I learnt at my mother’s knee, as the saying goes, that a bantam egg starts the day better than any other kind. You get more yoke to your white, and thus a greater concentration of goodness.
Perhaps it was that egg that convinced me that my post today would be a good one. Sure enough, I am delighted to say that I found a good-length letter from Monsieur B of Orléans? in my toast-rack. He asks me, among other things, whether Brown ever planted dead trees.
Who can ever tell, Monsieur? He may have planted many trees that died, but I suspect that he never set out to do so. The story given out by Uvedale Price, of the dead trees planted by the well-worthy Brown’s worthy master, William Kent, began I’m sure, as a joke against Kent, who was not a practising horticulturist.
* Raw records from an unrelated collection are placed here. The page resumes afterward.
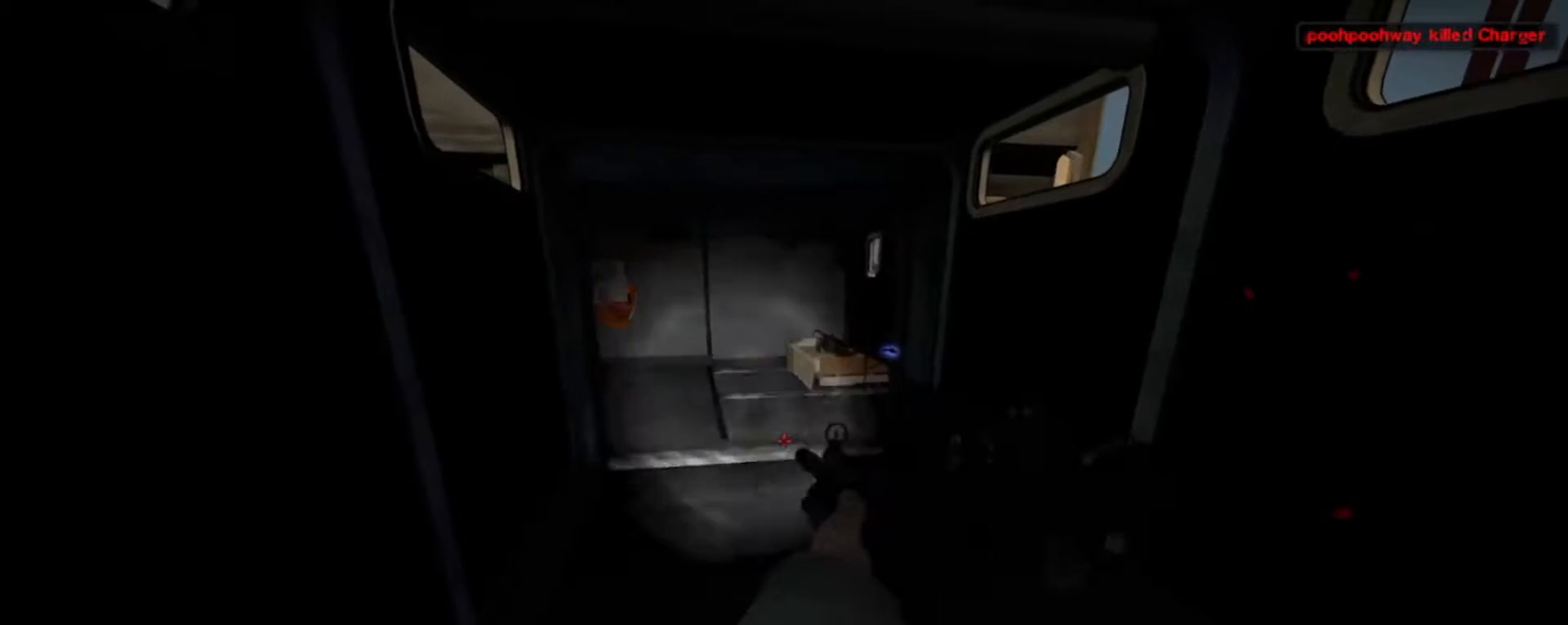
{"keys": ["w"], "mouse": [], "events": [[33, "w", "down"]]}
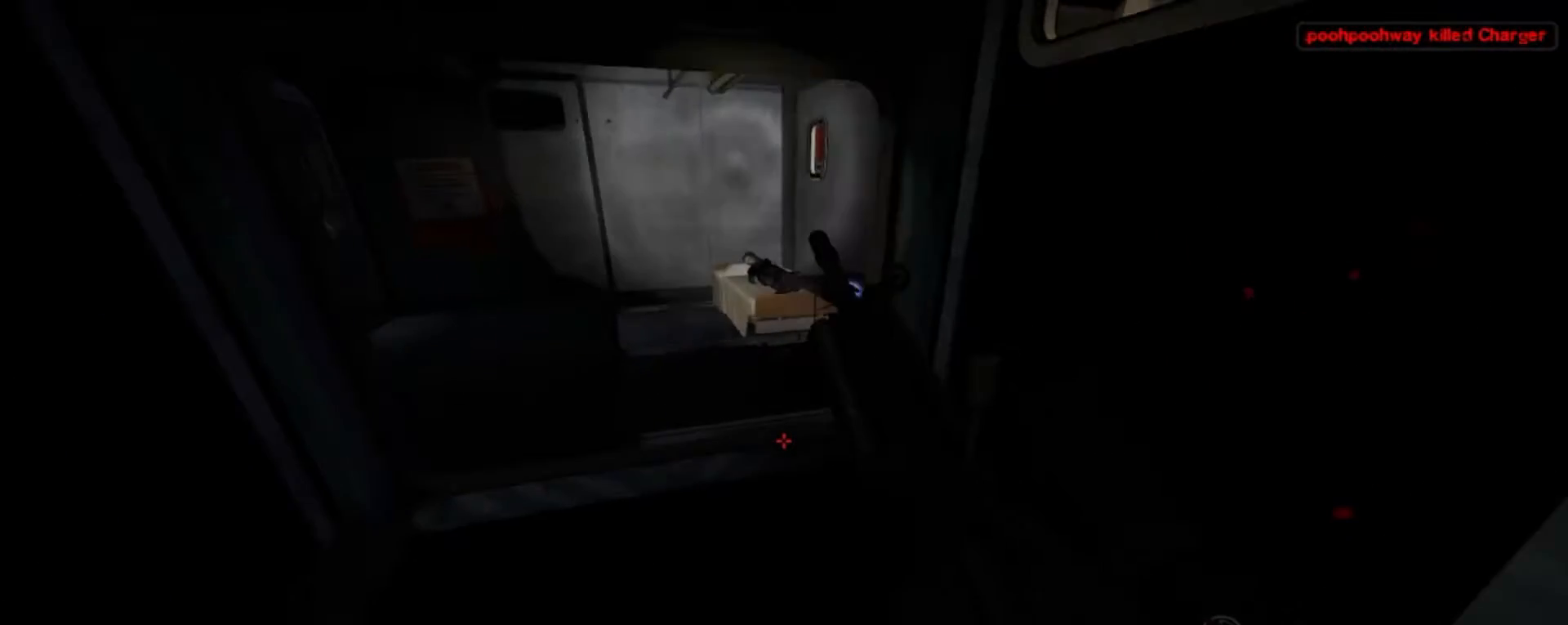
{"keys": [], "mouse": [], "events": [[133, "w", "up"], [333, "d", "down"], [467, "d", "up"]]}
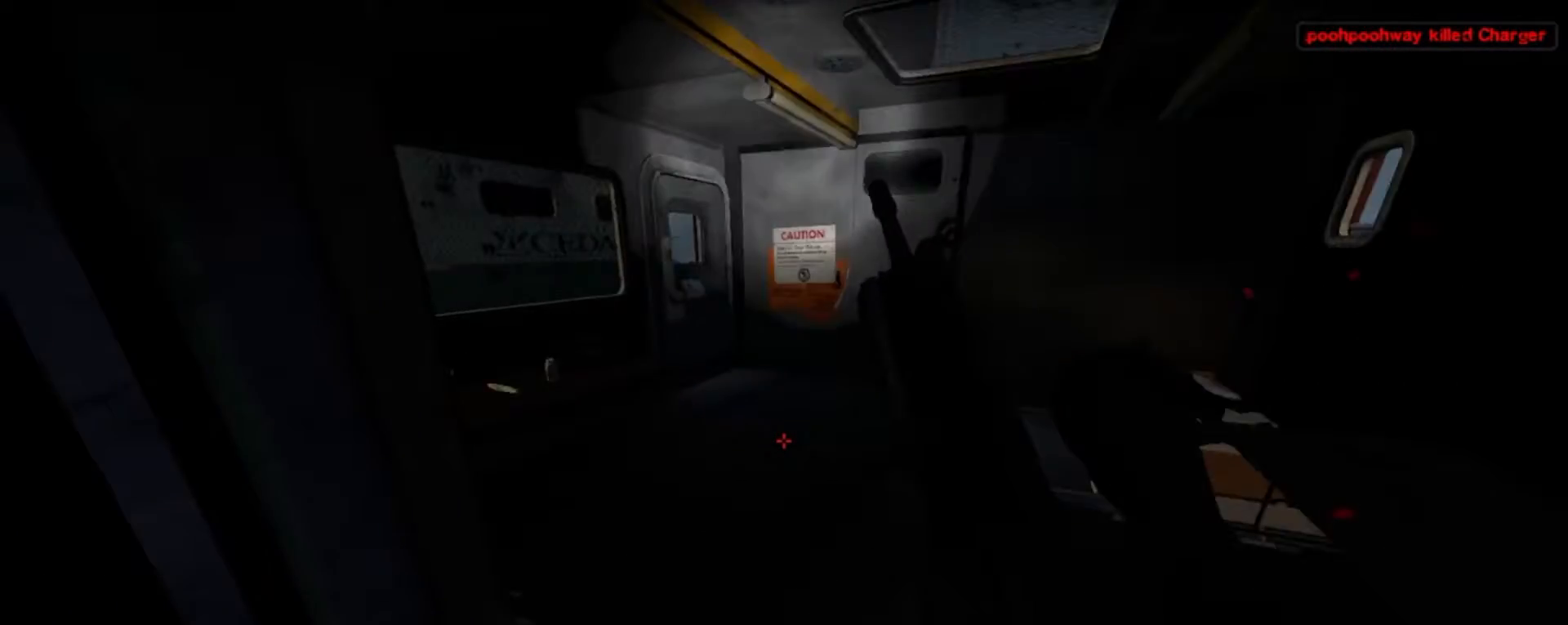
{"keys": [], "mouse": [], "events": [[133, "w", "down"], [300, "w", "up"]]}
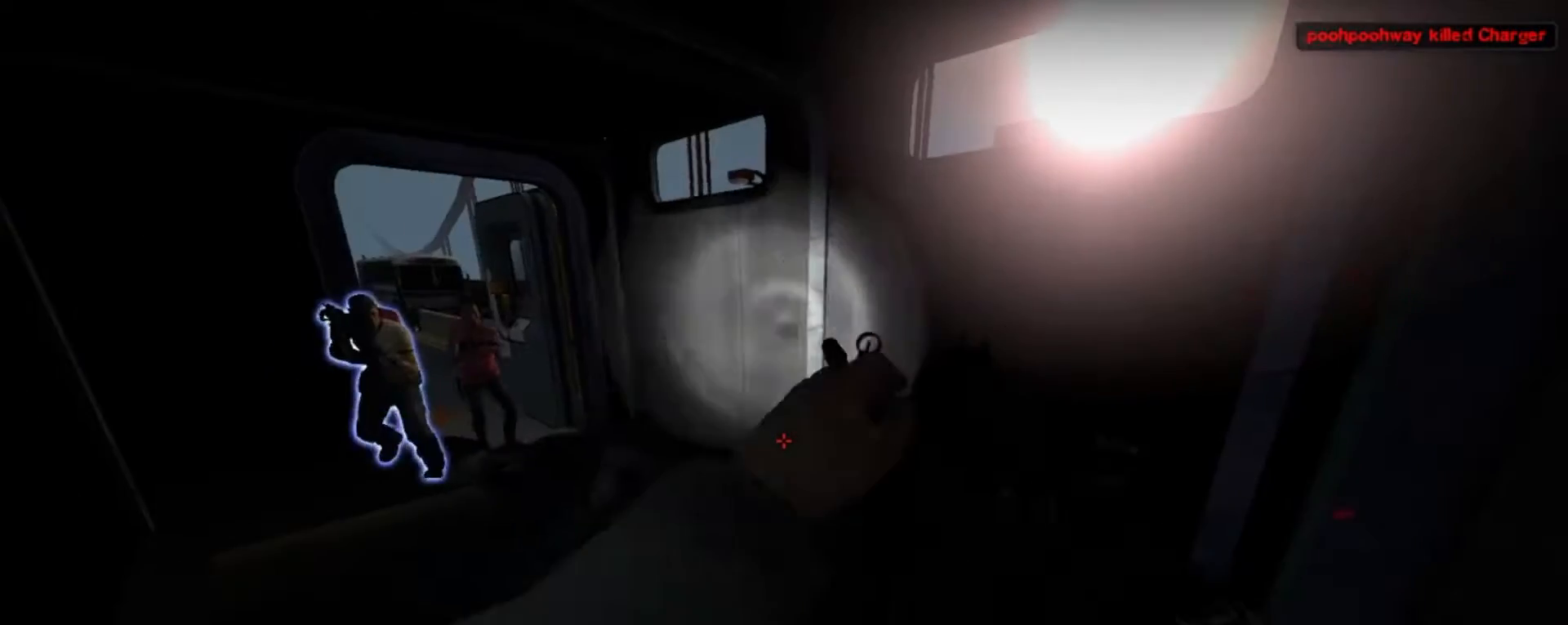
{"keys": [], "mouse": [], "events": [[167, "w", "down"], [400, "w", "up"]]}
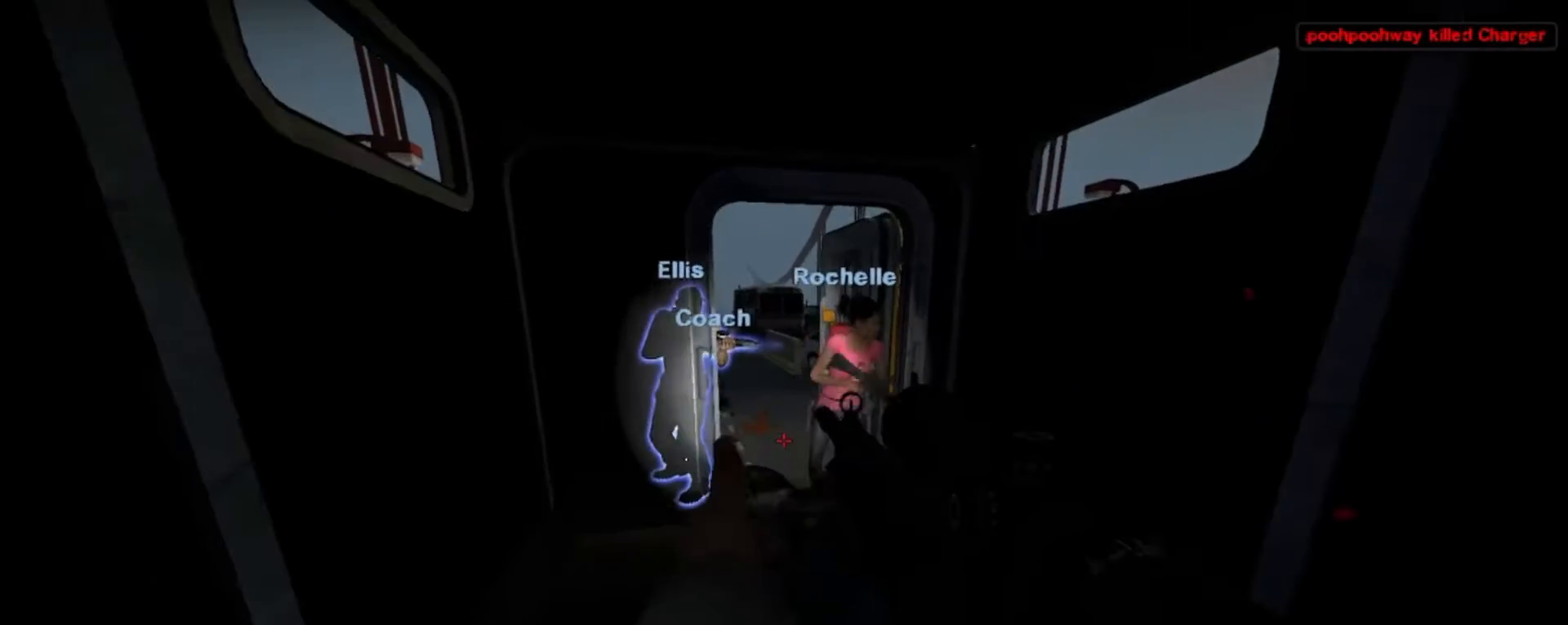
{"keys": [], "mouse": [], "events": [[133, "w", "down"], [333, "w", "up"]]}
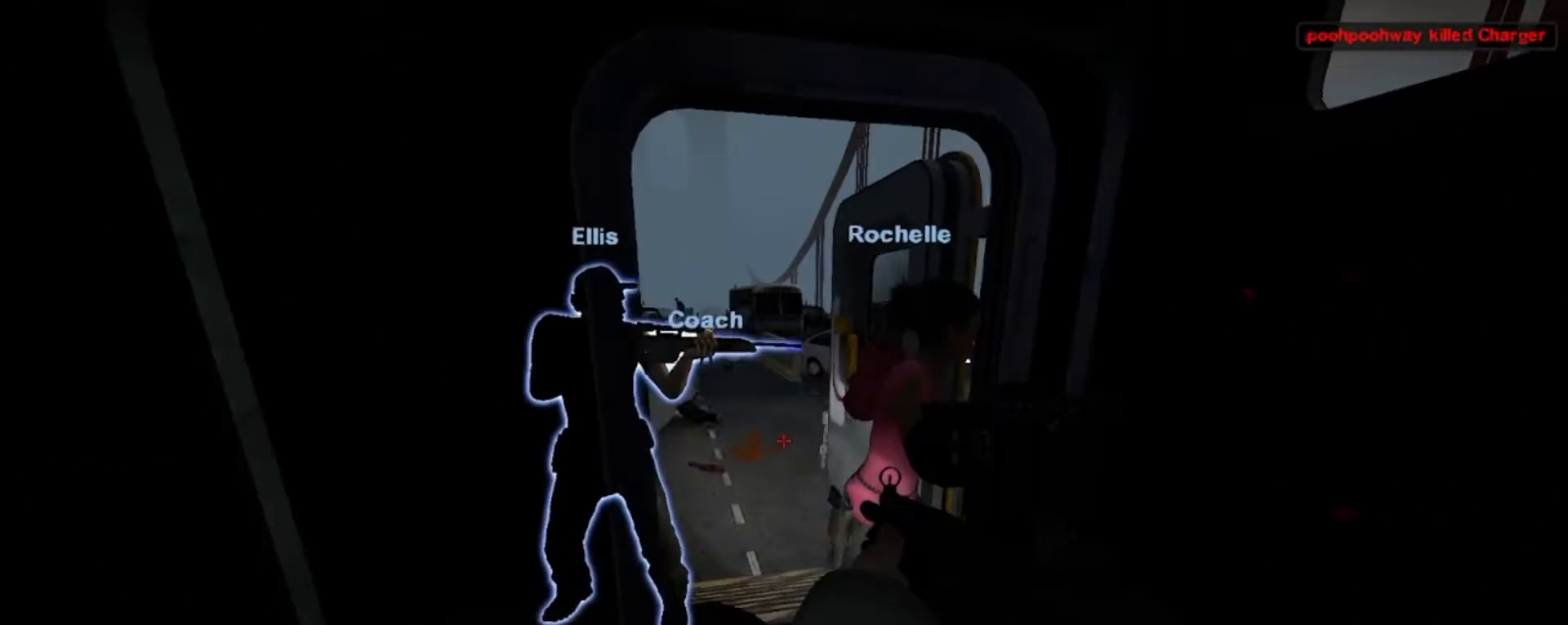
{"keys": [], "mouse": [], "events": []}
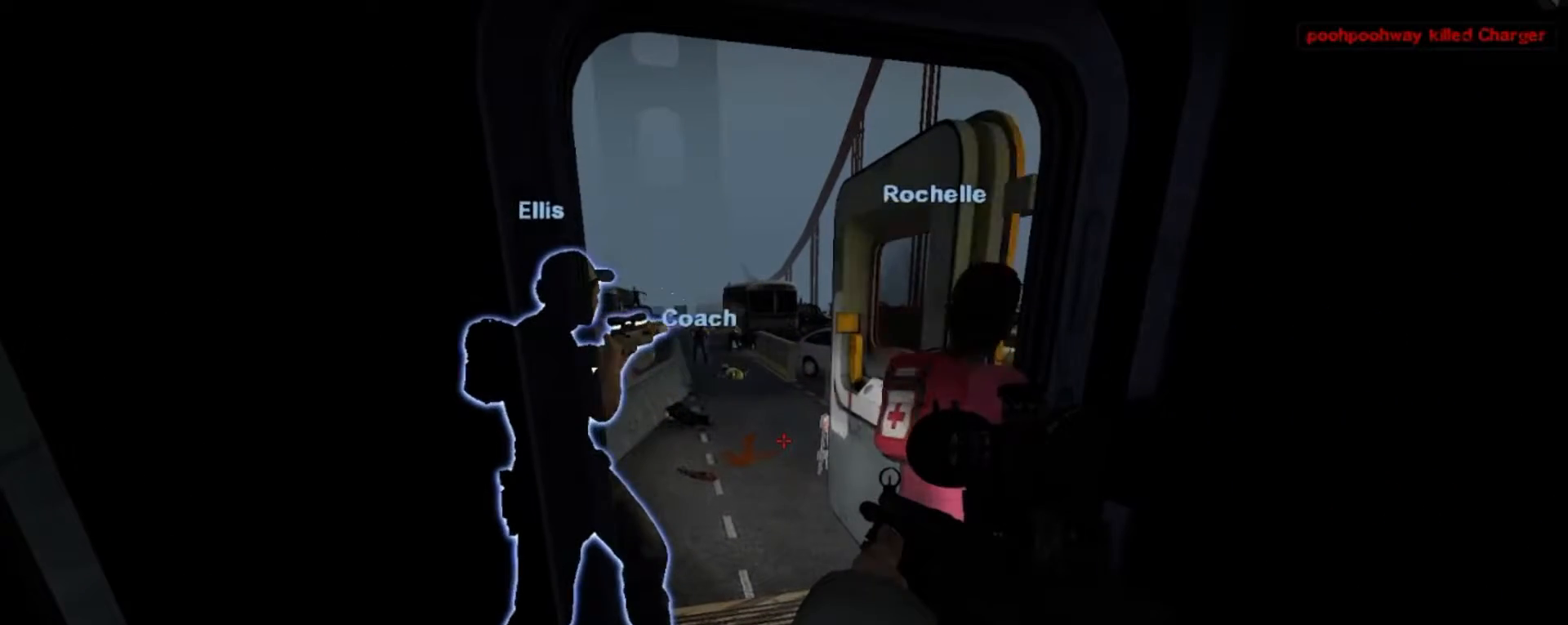
{"keys": [], "mouse": [], "events": [[333, "d", "down"], [467, "d", "up"]]}
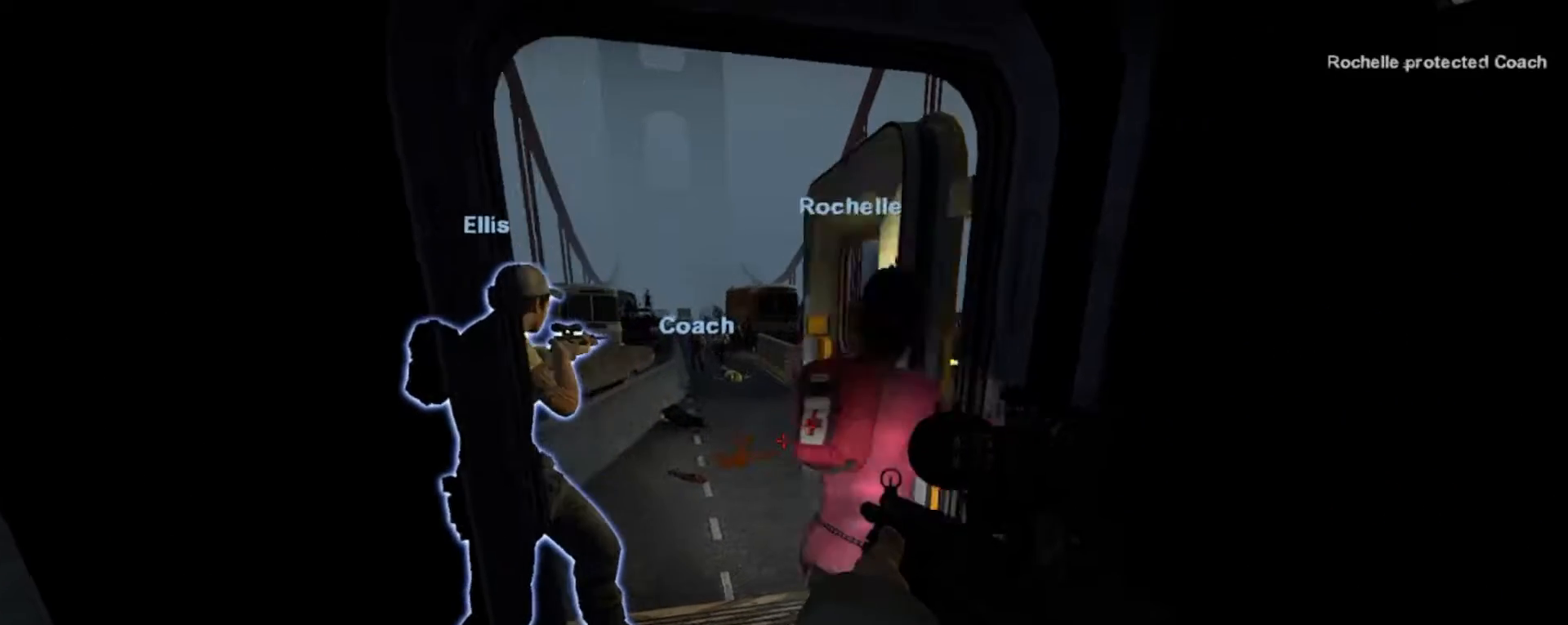
{"keys": ["a", "shift"], "mouse": [], "events": [[167, "shift", "down"], [400, "a", "down"]]}
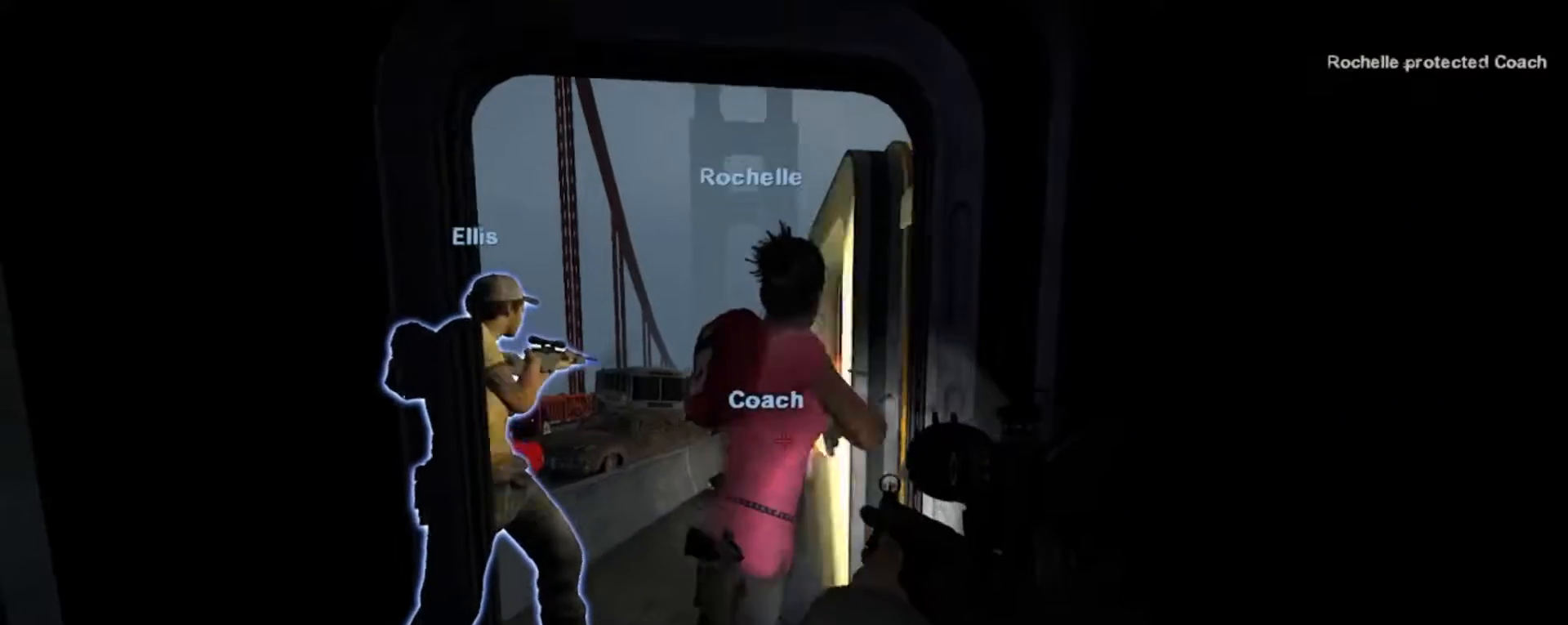
{"keys": ["a", "shift"], "mouse": [], "events": []}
The beauty of dead trees, however, had already been recognised by the Dutch school, by Jacob van Ruisdael in the 1680s for example – and there is a proposal for Burton Constable, by the architect Timothy Lightoler, which has what seems to be a dead tree on the drawing. This is undated but seems to predate Brown’s commission. For further evidence I would add that within 20 years of Brown’s death Jane Austen was able to report that Henry Tilney was for planting a dead tree at the summit of Beechen Cliff. However I must regard these last two as humorous sallies. Brown was known to get rid of diseased and decayed trees and he is unlikely to have planted a dead one.